Die Anleihekurse kletterten deutlich von ihren frühen Tiefstständen und beendeten den Tag nahezu unverändert. In der Folge fiel die Rendite der zehnjährigen Benchmark-Note, die sich gegenüber ihrem Kurs bewegt, um weniger als einen Basispunkt auf 1,554 Prozent.
Vor der Trendwende stieg die ZehnjährigeRendite um 1,626 Prozent und damit auf den höchsten Intraday-Wert seit über einem Jahr.
Die anfängliche Schwäche unter den Staatskassen kam, nachdem das Arbeitsministerium einen Bericht veröffentlicht hatte, der ein viel stärkeres Beschäftigungswachstum als erwartet im Monat Februar zeigte.
Das Arbeitsministerium erklärte, die Beschäftigung in der Lohn- und Gehaltsabrechnung außerhalb der Landwirtschaft sei im Februar um 379.000 Arbeitsplätze gestiegen, nachdem sie im Januar um 166.000 Stellen nach oben revidiert hatte.
Volkswirte hatten mit einem Beschäftigungszuwachs von 182.000 Arbeitsplätzen gerechnet, verglichen mit dem Anstieg von 49.000 Arbeitsplätzen, die ursprünglich für den Vormonat gemeldet worden waren.
Das stärker als erwartet ausgefallene Beschäftigungswachstum war in erster Linie auf eine Erholung der Beschäftigung im Freizeit- und Gastgewerbe zurückzuführen, die 355.000 Arbeitsplätze hinzufügte.
Dem Bericht zufolge sank die Arbeitslosenquote unerwartet auf 6,2 Prozent im Februar von 6,3 Prozent im Januar.

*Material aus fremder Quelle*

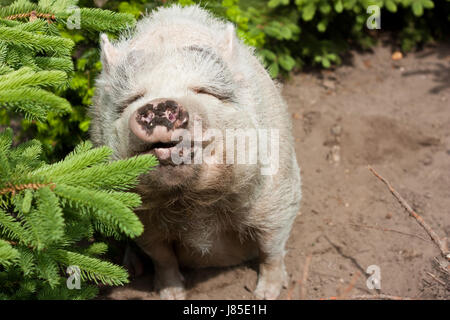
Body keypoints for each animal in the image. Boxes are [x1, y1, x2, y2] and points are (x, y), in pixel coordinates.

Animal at [89, 5, 300, 300]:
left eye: (203, 91)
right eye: (132, 99)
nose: (158, 104)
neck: (191, 205)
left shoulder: (278, 193)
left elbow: (272, 247)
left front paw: (265, 294)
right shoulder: (142, 220)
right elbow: (162, 256)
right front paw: (171, 294)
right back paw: (132, 270)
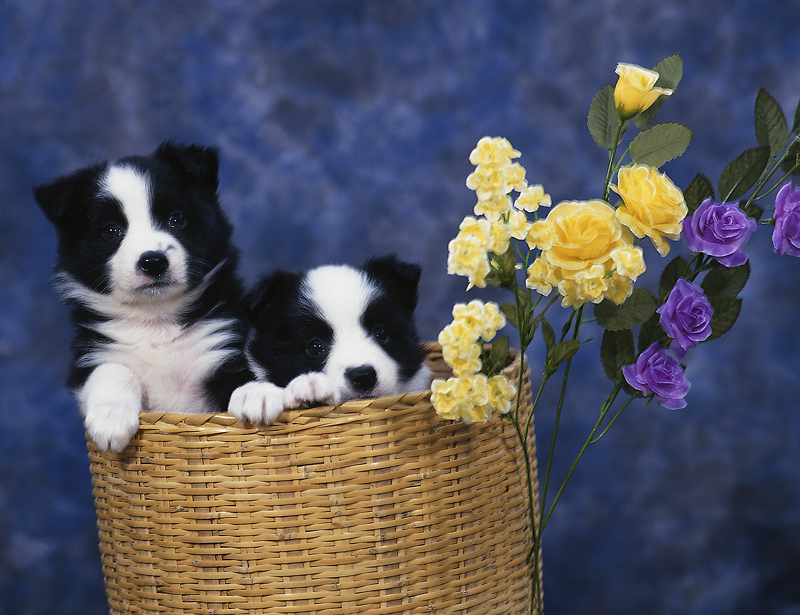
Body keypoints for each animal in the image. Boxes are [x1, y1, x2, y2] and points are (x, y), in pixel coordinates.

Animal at [33, 142, 253, 454]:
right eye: (111, 230)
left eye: (176, 219)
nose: (153, 261)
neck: (155, 320)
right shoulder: (90, 356)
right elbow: (112, 368)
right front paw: (111, 421)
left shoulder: (227, 342)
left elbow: (248, 375)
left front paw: (257, 395)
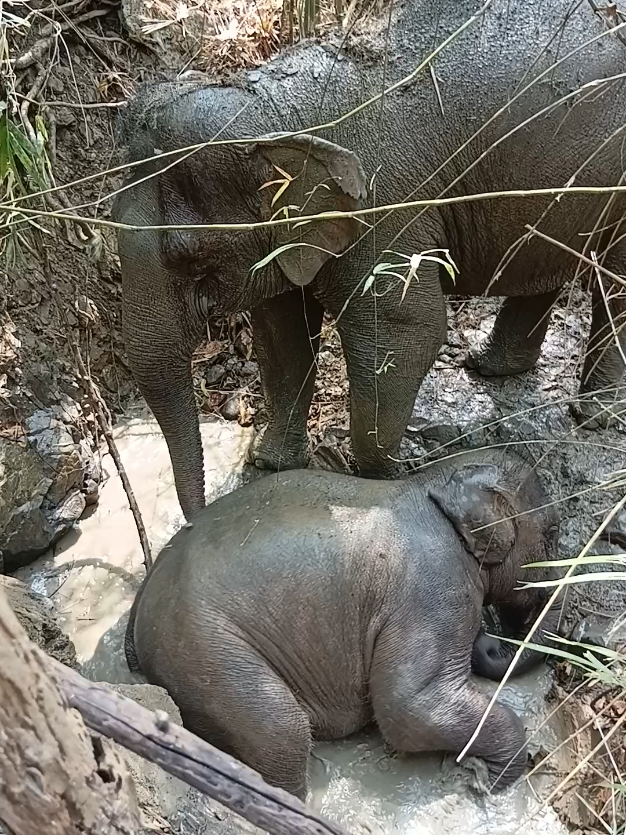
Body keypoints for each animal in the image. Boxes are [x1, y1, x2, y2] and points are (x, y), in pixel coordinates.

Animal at [114, 0, 626, 520]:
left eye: (186, 254)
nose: (196, 520)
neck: (273, 107)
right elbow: (281, 337)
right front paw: (272, 462)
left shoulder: (384, 205)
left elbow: (403, 326)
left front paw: (381, 475)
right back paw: (491, 367)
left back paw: (596, 415)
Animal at [126, 448, 562, 798]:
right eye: (553, 533)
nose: (487, 641)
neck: (428, 482)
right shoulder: (435, 585)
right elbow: (408, 708)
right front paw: (494, 779)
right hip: (204, 652)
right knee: (282, 731)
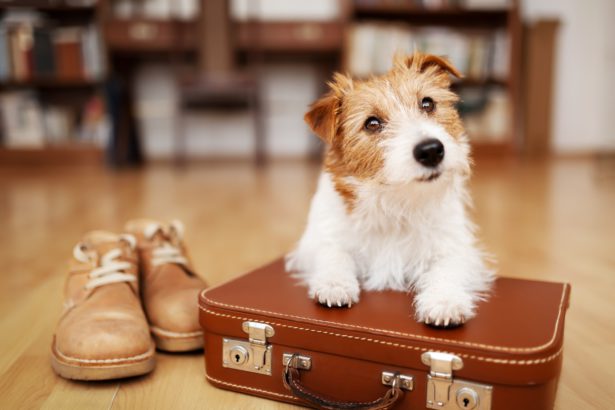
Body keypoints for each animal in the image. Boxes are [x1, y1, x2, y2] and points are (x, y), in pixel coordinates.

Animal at [286, 52, 494, 326]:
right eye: (372, 123)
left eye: (427, 104)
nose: (431, 150)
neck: (396, 202)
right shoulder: (318, 240)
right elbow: (333, 253)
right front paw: (335, 284)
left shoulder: (455, 247)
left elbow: (447, 269)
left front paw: (444, 301)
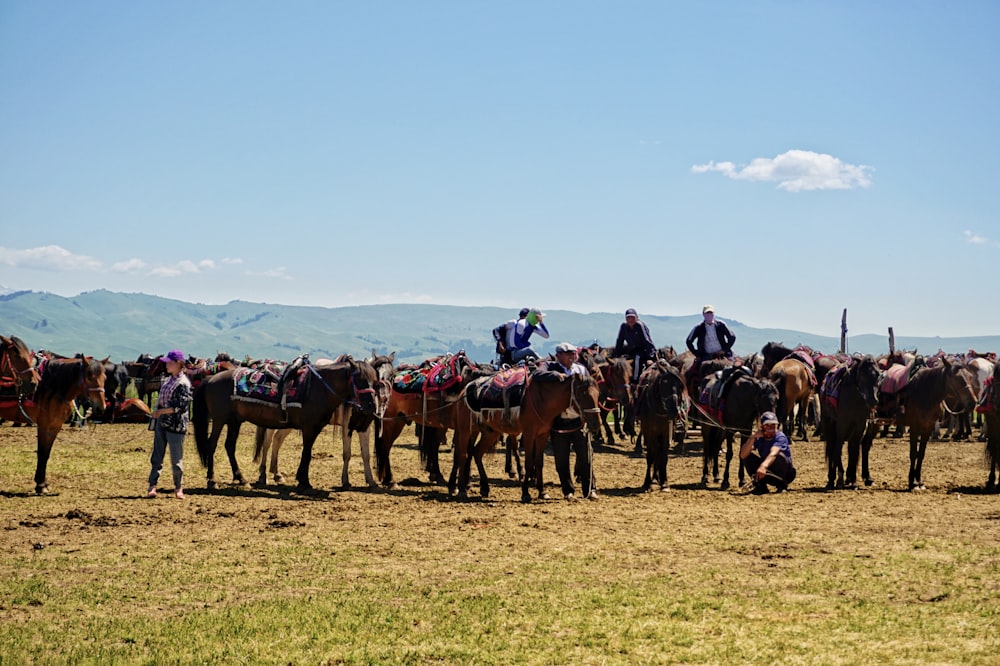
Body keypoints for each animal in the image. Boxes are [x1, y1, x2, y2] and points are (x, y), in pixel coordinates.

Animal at [33, 352, 108, 492]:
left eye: (104, 378)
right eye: (89, 376)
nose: (101, 408)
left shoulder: (55, 426)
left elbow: (46, 453)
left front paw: (43, 483)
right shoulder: (43, 425)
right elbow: (41, 453)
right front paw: (40, 485)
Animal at [192, 356, 378, 490]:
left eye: (374, 380)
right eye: (360, 379)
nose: (371, 406)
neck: (319, 388)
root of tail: (211, 379)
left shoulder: (317, 428)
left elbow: (307, 452)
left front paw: (303, 480)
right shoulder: (310, 428)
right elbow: (307, 453)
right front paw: (304, 481)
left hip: (234, 421)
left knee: (229, 446)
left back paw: (242, 479)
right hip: (219, 420)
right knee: (212, 444)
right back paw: (212, 480)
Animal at [632, 360, 688, 490]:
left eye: (680, 385)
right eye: (664, 383)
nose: (674, 410)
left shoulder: (666, 433)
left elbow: (663, 457)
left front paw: (664, 482)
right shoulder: (649, 433)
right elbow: (651, 456)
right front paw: (647, 482)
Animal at [820, 352, 884, 488]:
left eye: (878, 374)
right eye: (862, 375)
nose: (873, 400)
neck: (854, 398)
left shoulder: (860, 425)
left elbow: (854, 450)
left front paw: (853, 479)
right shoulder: (842, 424)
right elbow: (838, 448)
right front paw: (837, 477)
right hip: (829, 423)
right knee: (833, 445)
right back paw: (832, 478)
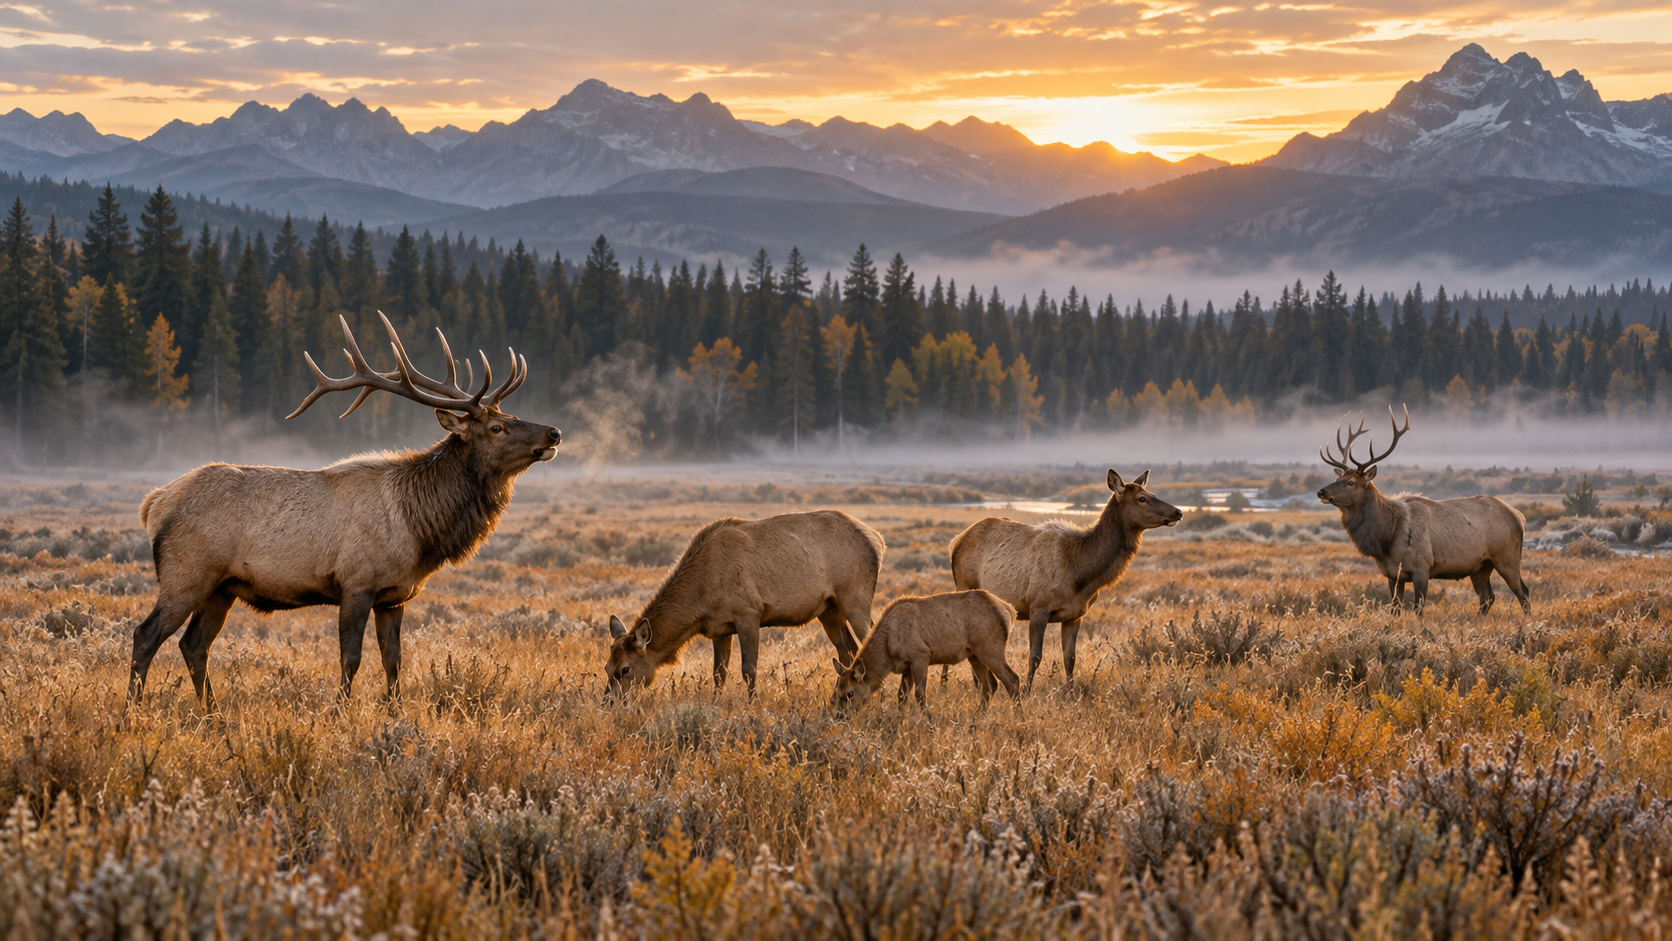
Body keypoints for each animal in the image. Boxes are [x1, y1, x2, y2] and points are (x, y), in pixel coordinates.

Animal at [129, 312, 560, 708]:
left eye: (510, 416)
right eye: (496, 428)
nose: (553, 433)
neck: (419, 530)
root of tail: (154, 503)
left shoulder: (395, 595)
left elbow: (393, 660)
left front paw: (394, 712)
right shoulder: (356, 582)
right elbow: (349, 658)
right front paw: (341, 711)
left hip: (222, 587)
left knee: (193, 645)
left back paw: (214, 714)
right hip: (187, 573)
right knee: (146, 635)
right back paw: (133, 710)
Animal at [605, 510, 885, 697]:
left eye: (625, 669)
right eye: (607, 667)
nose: (609, 702)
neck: (699, 602)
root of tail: (878, 540)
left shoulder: (749, 613)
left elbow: (749, 669)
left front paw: (753, 703)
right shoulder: (719, 628)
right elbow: (719, 673)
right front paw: (715, 705)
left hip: (855, 598)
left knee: (869, 640)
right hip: (828, 609)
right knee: (848, 651)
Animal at [829, 590, 1021, 711]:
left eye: (850, 693)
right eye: (837, 692)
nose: (840, 716)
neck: (888, 651)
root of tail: (1010, 611)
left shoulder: (920, 657)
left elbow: (920, 695)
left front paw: (930, 724)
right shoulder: (906, 667)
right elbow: (901, 696)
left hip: (990, 649)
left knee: (1012, 679)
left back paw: (1019, 719)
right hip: (974, 654)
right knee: (989, 686)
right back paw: (974, 722)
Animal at [949, 469, 1183, 690]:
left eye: (1153, 494)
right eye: (1142, 498)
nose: (1178, 511)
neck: (1082, 577)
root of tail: (954, 543)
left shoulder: (1075, 615)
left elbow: (1070, 659)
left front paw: (1070, 693)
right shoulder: (1038, 607)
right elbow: (1035, 657)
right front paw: (1027, 691)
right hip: (964, 585)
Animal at [1317, 406, 1530, 614]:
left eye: (1351, 482)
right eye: (1337, 478)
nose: (1321, 491)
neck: (1387, 539)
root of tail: (1519, 516)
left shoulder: (1422, 567)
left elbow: (1418, 607)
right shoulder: (1392, 574)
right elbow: (1395, 607)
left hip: (1507, 558)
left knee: (1523, 592)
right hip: (1480, 566)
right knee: (1487, 597)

Volkswirte hatten erwartet, dass die Arbeitslosenquote unverändert bleibt.
Der bescheidene Rückgang hat die Arbeitslosenquote auf den niedrigsten Stand seit dem Erreichen von 4,4 Prozent im vergangenen März, als die mit Coronavirus verbundenen Sperrungen in Kraft traten, nach unten gedrückt.
Die anschließende Erholung durch die Staatskassen mag die Schnäppchenjagd widergespiegelt haben, wobei der Rückgang durch die Renditen eine Rally der Aktien an der Wall Street ansischen ließ.
Angesichts der jüngsten Inflationssorgen könnte der Handel in der kommenden Woche durch die Reaktion auf Berichte über Verbraucher- und Erzeugerpreise im Februar beeinträchtigt werden.
Die Anleihehändler dürften auch die Ergebnisse der Auktionen von drei- und zehnjährigen Anleihen und dreißigjährigen Anleihen des Finanzministeriums im Auge behalten.